Wednesday, 11 September 2019

Rush to judgement

How annoying! When I got up this morning, I didn't switch my phone on until after breakfast, and so  missed the calendar alert to take the car over to N G Motors in Splott early for today's MOT text. This left me with not quite enough turn-around time to go to St Catherine's to celebrate the Eucharist. Fortunately, Clare was free and able to do this instead of me. I could just as easily have forgotten to look at a paper diary and have found Google's Calendar app an invaluable replacement in retirement now I'm no longer steered through the working week and year mostly by a set pattern of events. There's a fair amount of routine in my life even so, due to interregnum duties. Just enough to balance the freedom I also value.

Eighteen years today since the destruction of the New York Word Trade Centre towers, an event that changed the modern world irreversibly, and not for the better. It was a violent revelation of the failure of dialogue between modernity and traditional culture, festering wherever people felt marginalised and powerless, and emerging in pathological form in islamist extremism. The Gospel at the Eucharist was that of Jesus a the deaf mute man, a story which for me is chiefly about a miracle of communication which is revealed by his extraordinary ability to look at people and understand what's needed to get through to them, reaching into their isolation and setting them free. He looks, listens, then acts and speaks. He looks without prejudice, without stereotyping the other person, and this is what transforms the man's life.

I arrived at church from listening to a Radio 4 feature about Amanda Knox, accused of the murder of Meredith Kercher in Perugia twelve years ago. It took eight years for Knox to be acquitted of a crime there was no forensic evidence she had a part in, and for which she was initially tried and imprisoned. Her involvement as an accomplice in the crime was attributed to her attitude when confronted by interrogators. She was out of her depth as a 20 year old, and didn't know how to react it seems. 

A psychology research project demonstrated how it's possible in a high proportion of cases to identify a guilty party under interrogation from their body language, whereas this is not so with an innocent party, whose reactions are naturally more ambiguous and influenced by confused feelings about being under examination. An interrogator may read this confusion as evidence of guilt or complicity, but it's a presumption which may not survive scrutiny. It's all down to how we look at and listen to someone, and whether we think we already know about who they are and what they think.

In this era of sound-byte news when information is over-simplified for popular consumption, it's no wonder that Britain is in such a mess of brexit. Dialogue is overwhelmed by simplistic confrontation, and extremists are pushing the country towards open conflict. Parliament is wildly condemned by some for betraying 'the people', who just want to 'get on with it', whatever that means. Parliament is struggling, despite efforts to curtail its responsibilities, to maintain dialogue in a situation of great complexity which cannot be reduced to simplicities, that take time to ensure justice for all. It's taken three years so far and may take much longer to resolve in a way that achieves true common good.
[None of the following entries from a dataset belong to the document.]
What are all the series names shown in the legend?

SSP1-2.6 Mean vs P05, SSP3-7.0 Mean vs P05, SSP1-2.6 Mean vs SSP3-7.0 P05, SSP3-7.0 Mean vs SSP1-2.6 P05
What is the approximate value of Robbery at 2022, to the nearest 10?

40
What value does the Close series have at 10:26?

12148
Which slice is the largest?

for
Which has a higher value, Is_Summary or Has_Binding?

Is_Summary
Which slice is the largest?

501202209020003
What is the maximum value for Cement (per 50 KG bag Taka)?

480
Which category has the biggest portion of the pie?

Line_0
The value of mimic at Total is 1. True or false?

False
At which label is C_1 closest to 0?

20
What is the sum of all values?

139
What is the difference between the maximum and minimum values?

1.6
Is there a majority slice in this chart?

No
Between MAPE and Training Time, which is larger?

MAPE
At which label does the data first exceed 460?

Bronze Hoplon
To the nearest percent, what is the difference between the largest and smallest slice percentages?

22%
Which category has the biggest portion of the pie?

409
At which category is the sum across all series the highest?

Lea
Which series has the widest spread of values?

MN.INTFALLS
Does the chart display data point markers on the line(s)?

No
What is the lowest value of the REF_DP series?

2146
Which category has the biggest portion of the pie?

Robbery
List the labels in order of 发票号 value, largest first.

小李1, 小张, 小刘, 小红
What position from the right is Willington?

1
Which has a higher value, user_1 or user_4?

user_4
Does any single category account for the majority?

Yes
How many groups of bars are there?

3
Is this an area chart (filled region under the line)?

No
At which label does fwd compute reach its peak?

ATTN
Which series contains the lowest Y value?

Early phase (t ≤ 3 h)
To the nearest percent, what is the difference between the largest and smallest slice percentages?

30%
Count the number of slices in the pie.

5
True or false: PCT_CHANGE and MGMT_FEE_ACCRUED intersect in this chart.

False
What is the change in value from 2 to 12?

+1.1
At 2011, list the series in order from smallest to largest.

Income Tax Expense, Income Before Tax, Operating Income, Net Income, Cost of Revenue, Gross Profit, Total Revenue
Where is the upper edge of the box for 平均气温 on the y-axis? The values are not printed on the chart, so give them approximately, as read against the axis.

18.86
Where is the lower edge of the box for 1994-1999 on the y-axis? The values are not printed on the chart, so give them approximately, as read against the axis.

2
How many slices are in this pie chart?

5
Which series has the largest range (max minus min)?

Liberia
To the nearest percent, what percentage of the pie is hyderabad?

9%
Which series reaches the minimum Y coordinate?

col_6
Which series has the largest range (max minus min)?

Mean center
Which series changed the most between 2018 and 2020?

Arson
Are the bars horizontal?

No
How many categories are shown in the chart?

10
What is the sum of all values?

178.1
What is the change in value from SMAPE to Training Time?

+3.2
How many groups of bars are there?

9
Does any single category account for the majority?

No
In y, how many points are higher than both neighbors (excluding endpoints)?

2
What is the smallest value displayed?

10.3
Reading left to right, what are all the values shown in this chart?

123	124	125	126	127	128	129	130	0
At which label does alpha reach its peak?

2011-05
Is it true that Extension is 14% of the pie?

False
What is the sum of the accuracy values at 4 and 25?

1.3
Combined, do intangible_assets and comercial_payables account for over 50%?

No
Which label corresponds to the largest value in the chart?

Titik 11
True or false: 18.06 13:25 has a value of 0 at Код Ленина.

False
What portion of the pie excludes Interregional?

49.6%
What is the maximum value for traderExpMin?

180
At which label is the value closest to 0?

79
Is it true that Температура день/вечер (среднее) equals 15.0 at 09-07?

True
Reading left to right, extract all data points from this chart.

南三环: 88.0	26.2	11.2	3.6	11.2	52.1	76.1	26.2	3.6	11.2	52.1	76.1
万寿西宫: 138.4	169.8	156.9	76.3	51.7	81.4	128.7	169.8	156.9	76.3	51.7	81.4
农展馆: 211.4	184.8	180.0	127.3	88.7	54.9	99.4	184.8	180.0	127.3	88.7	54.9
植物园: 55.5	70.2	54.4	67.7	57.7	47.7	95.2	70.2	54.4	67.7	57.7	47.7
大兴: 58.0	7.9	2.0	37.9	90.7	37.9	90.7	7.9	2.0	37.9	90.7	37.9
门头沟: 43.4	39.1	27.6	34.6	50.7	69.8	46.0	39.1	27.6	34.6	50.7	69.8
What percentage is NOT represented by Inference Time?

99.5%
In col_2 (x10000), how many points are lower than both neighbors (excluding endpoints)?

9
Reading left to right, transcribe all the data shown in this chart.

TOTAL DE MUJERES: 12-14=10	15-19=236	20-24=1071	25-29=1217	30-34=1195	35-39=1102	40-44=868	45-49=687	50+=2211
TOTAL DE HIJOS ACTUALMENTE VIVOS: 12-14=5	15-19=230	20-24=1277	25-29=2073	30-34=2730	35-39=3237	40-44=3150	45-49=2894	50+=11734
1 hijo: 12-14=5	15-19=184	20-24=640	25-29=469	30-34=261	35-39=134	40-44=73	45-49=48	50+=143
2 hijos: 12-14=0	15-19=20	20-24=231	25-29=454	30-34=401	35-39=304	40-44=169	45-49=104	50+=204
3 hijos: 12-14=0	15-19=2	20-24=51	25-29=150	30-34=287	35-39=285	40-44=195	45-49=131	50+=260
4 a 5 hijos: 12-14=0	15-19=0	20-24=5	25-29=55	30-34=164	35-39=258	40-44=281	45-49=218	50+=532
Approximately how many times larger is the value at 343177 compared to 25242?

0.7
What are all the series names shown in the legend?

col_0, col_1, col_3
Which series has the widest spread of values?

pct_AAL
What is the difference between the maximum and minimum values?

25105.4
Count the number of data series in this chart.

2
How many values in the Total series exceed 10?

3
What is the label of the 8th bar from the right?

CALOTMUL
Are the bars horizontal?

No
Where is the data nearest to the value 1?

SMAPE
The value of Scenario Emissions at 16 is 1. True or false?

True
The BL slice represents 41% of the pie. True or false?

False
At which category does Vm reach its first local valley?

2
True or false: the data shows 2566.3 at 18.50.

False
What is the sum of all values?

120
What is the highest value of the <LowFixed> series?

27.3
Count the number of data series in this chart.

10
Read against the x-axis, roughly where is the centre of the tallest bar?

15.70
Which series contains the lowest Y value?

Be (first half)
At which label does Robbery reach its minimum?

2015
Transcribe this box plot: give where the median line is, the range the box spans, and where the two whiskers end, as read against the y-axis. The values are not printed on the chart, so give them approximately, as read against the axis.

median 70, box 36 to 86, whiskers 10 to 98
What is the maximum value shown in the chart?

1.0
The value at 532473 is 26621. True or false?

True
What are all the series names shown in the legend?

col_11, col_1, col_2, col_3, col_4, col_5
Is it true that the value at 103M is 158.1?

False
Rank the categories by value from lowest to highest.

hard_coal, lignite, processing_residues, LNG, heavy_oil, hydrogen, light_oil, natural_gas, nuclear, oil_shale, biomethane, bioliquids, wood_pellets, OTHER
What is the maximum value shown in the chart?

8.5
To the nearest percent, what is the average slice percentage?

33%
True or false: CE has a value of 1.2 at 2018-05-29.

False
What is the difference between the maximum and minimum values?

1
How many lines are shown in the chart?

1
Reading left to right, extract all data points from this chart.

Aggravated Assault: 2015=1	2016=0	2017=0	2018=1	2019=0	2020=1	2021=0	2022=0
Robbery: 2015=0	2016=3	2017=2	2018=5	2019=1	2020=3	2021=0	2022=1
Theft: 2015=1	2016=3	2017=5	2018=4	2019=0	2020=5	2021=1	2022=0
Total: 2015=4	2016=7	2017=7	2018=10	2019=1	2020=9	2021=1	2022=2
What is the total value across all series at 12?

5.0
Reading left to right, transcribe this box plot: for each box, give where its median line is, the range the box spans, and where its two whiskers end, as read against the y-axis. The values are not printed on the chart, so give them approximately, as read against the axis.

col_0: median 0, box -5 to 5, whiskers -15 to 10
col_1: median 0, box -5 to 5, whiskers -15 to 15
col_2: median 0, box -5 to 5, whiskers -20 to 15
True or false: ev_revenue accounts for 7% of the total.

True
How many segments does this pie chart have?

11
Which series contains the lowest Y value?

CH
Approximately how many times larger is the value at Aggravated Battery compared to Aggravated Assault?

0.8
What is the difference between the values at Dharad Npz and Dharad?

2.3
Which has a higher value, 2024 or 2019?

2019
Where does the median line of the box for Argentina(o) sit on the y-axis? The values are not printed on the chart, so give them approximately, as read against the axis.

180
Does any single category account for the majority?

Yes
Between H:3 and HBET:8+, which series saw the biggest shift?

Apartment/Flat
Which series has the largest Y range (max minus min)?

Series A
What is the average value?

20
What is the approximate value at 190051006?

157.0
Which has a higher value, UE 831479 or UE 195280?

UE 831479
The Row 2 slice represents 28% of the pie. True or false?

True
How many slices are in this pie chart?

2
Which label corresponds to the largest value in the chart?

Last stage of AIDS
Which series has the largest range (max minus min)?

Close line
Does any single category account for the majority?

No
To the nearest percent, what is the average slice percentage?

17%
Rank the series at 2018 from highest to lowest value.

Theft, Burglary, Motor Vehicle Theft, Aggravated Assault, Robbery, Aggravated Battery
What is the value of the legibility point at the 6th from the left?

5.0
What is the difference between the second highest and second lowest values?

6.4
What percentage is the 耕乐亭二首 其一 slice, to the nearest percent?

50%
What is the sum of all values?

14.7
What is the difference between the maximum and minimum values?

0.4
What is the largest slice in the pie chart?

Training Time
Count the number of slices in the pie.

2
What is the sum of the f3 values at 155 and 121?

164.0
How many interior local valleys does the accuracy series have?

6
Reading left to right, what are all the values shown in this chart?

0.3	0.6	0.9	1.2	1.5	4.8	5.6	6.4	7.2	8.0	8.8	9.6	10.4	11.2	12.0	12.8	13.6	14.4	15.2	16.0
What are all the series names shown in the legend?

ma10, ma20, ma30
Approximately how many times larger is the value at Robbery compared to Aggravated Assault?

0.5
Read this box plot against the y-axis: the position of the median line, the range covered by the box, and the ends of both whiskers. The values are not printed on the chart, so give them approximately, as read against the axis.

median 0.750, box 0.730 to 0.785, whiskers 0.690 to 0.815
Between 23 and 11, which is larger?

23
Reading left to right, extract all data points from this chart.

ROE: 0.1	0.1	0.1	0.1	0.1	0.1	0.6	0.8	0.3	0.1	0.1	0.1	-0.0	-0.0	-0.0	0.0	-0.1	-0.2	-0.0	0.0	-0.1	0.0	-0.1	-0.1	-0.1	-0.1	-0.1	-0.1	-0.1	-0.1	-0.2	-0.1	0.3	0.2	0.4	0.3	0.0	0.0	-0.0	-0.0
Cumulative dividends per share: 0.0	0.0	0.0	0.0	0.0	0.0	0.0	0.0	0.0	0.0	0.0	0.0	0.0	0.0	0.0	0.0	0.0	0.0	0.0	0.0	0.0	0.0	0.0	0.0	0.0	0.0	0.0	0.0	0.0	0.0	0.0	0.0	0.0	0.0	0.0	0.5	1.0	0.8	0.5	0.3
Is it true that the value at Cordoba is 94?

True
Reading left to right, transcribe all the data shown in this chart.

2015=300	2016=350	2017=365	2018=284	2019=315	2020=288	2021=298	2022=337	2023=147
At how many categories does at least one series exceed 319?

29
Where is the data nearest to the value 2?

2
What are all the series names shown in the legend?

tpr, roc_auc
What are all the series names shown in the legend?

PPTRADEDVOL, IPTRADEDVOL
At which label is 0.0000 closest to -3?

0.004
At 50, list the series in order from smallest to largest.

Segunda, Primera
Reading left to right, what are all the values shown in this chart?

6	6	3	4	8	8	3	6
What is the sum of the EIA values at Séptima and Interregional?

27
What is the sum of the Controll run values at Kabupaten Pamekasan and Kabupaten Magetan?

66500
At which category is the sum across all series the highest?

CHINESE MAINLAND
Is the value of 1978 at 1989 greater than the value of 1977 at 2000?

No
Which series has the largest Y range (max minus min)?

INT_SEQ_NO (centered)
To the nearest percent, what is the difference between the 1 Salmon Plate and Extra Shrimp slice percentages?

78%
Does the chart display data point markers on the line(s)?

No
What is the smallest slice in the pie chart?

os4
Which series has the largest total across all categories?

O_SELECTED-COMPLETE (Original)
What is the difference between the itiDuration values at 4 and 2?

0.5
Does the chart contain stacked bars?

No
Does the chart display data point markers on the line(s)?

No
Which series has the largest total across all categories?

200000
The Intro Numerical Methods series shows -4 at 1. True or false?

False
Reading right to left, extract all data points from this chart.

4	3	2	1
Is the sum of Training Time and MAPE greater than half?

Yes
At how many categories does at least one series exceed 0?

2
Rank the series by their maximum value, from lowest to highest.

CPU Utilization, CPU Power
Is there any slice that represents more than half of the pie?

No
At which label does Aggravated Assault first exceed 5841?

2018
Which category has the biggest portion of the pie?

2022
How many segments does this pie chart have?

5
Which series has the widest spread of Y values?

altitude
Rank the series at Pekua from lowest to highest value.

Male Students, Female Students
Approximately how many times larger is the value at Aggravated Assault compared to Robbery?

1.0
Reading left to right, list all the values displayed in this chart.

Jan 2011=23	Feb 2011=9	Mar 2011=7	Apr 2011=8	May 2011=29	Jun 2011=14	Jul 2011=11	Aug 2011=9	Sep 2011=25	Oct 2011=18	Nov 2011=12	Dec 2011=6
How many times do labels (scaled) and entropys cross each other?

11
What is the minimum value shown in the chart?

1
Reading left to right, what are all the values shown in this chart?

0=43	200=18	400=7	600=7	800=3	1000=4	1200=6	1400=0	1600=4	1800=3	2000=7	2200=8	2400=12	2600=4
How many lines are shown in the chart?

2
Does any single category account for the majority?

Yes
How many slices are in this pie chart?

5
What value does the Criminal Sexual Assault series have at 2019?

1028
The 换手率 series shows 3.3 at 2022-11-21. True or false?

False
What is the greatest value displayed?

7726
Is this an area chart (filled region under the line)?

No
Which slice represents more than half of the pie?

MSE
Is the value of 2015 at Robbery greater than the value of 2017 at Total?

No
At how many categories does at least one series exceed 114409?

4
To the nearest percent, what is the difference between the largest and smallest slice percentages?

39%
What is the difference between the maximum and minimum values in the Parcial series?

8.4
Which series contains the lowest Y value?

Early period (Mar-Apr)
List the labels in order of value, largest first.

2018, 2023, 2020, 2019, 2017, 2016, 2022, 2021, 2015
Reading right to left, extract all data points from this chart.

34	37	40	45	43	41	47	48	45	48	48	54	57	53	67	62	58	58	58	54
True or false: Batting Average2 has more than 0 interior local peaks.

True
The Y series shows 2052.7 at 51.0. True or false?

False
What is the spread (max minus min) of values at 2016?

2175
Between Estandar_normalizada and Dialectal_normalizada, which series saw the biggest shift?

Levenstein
The country's most senior lawyers are considering whether Boris Johnson's proroguing of Parliament for such time is legal or not, and opinion is divided even at the highest level. What best serves the common good? is the issue behind the legal debate. How is is possible to look at this with fresh eyes, without prejudice, without vested interest, without presuming this is typical rather than unique. It's a conversation which needs to happen between people of opposing views throughout our divided land. Urgently.